* PROBLEM *
The output should be all lines of the entries below in which the word "down" occurs.

* SUPPLIED MATERIAL *
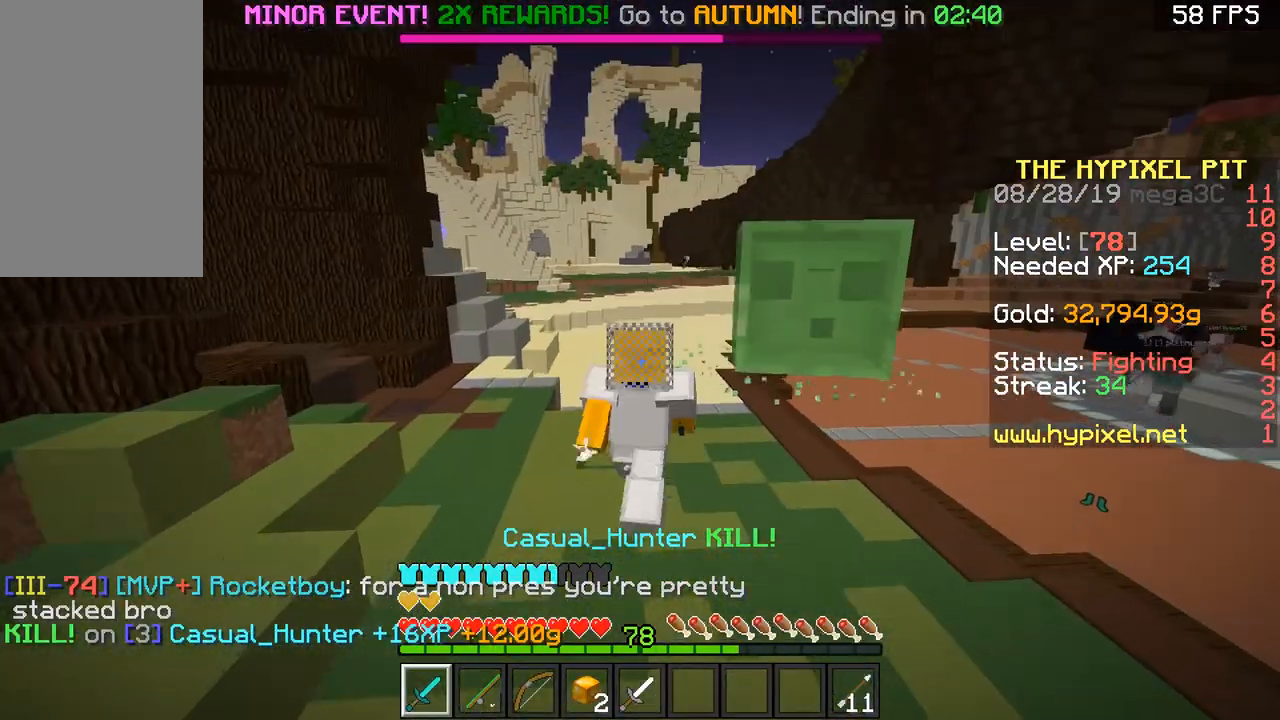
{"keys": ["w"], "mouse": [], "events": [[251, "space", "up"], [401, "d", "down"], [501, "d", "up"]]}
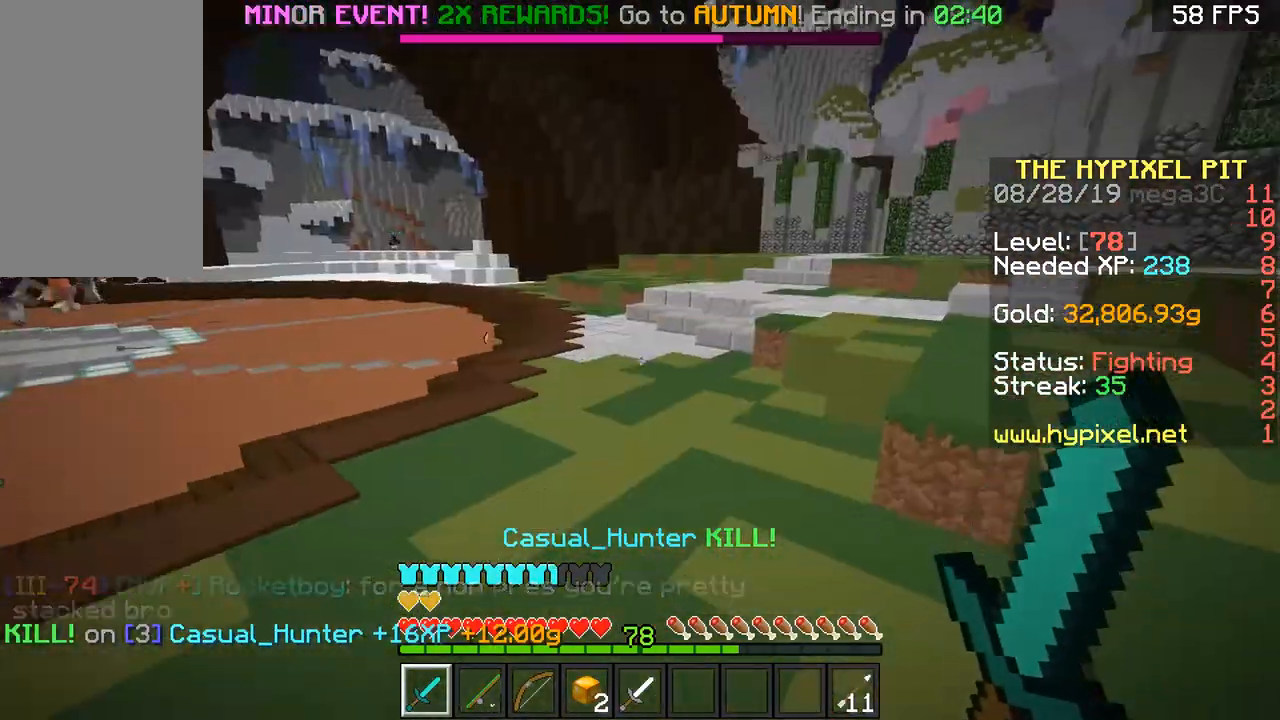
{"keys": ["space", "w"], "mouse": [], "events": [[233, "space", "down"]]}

* * *

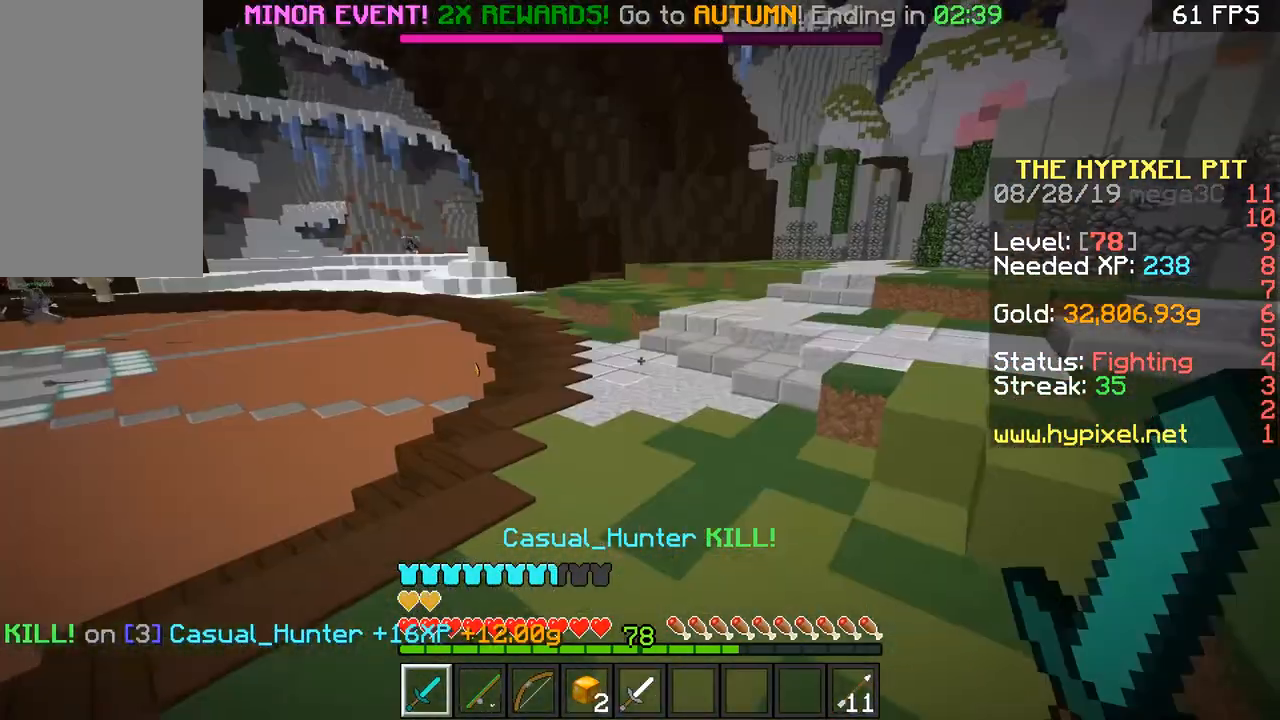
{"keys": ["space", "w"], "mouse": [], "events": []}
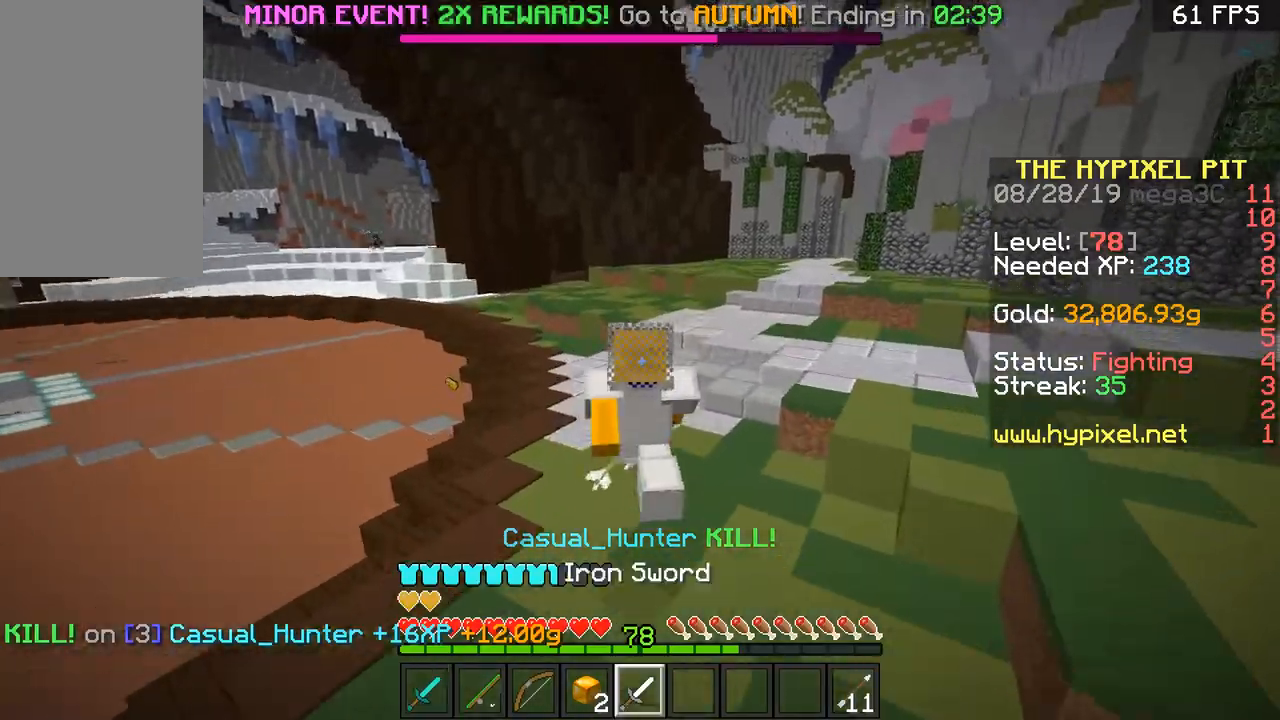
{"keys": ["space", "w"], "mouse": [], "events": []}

--

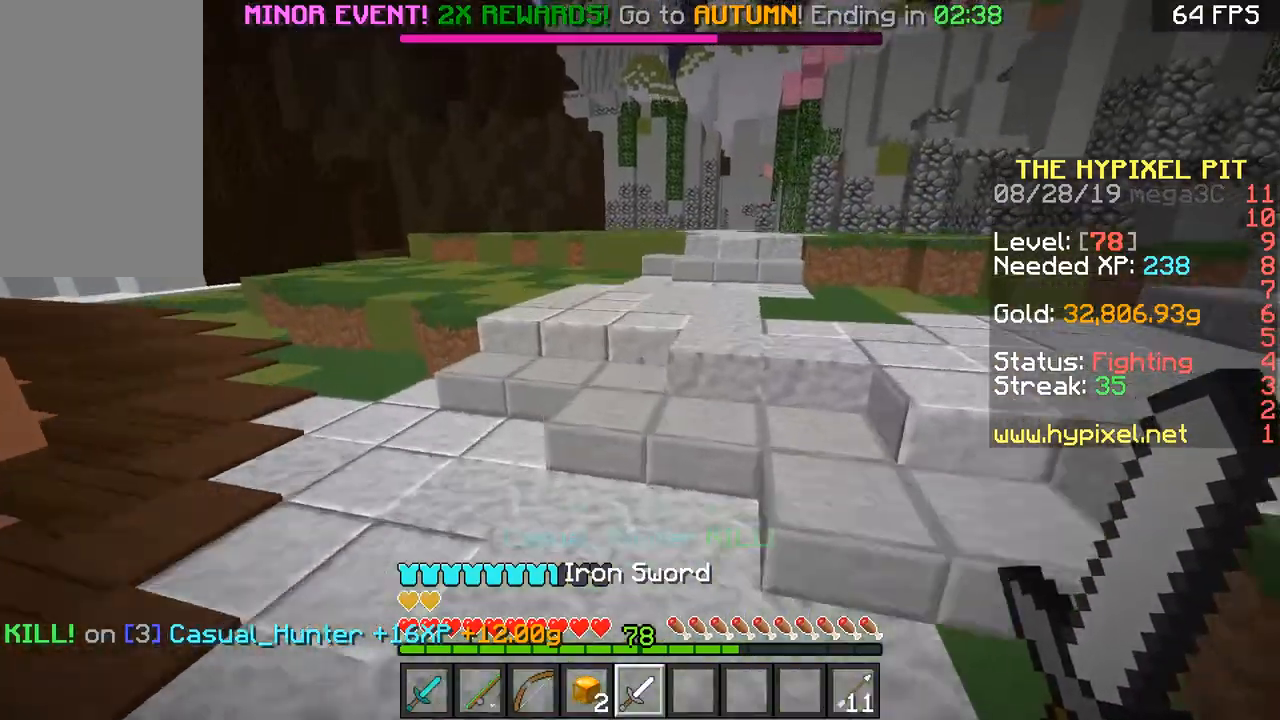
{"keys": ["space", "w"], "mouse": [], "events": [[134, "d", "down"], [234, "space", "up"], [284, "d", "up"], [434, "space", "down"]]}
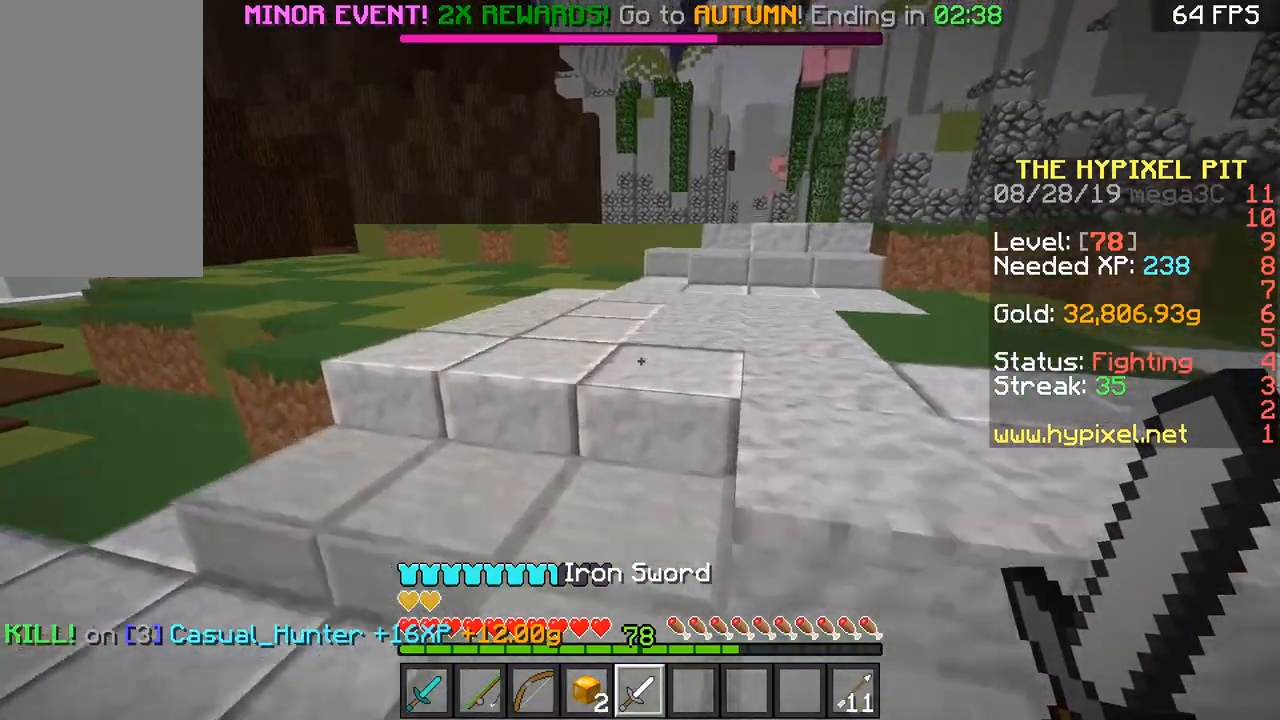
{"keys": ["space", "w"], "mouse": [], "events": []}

* ANSWER SPACE *
{"keys": ["w"], "mouse": [], "events": [[251, "space", "up"], [401, "d", "down"], [501, "d", "up"]]}
{"keys": ["space", "w"], "mouse": [], "events": [[233, "space", "down"]]}
{"keys": ["space", "w"], "mouse": [], "events": [[134, "d", "down"], [234, "space", "up"], [284, "d", "up"], [434, "space", "down"]]}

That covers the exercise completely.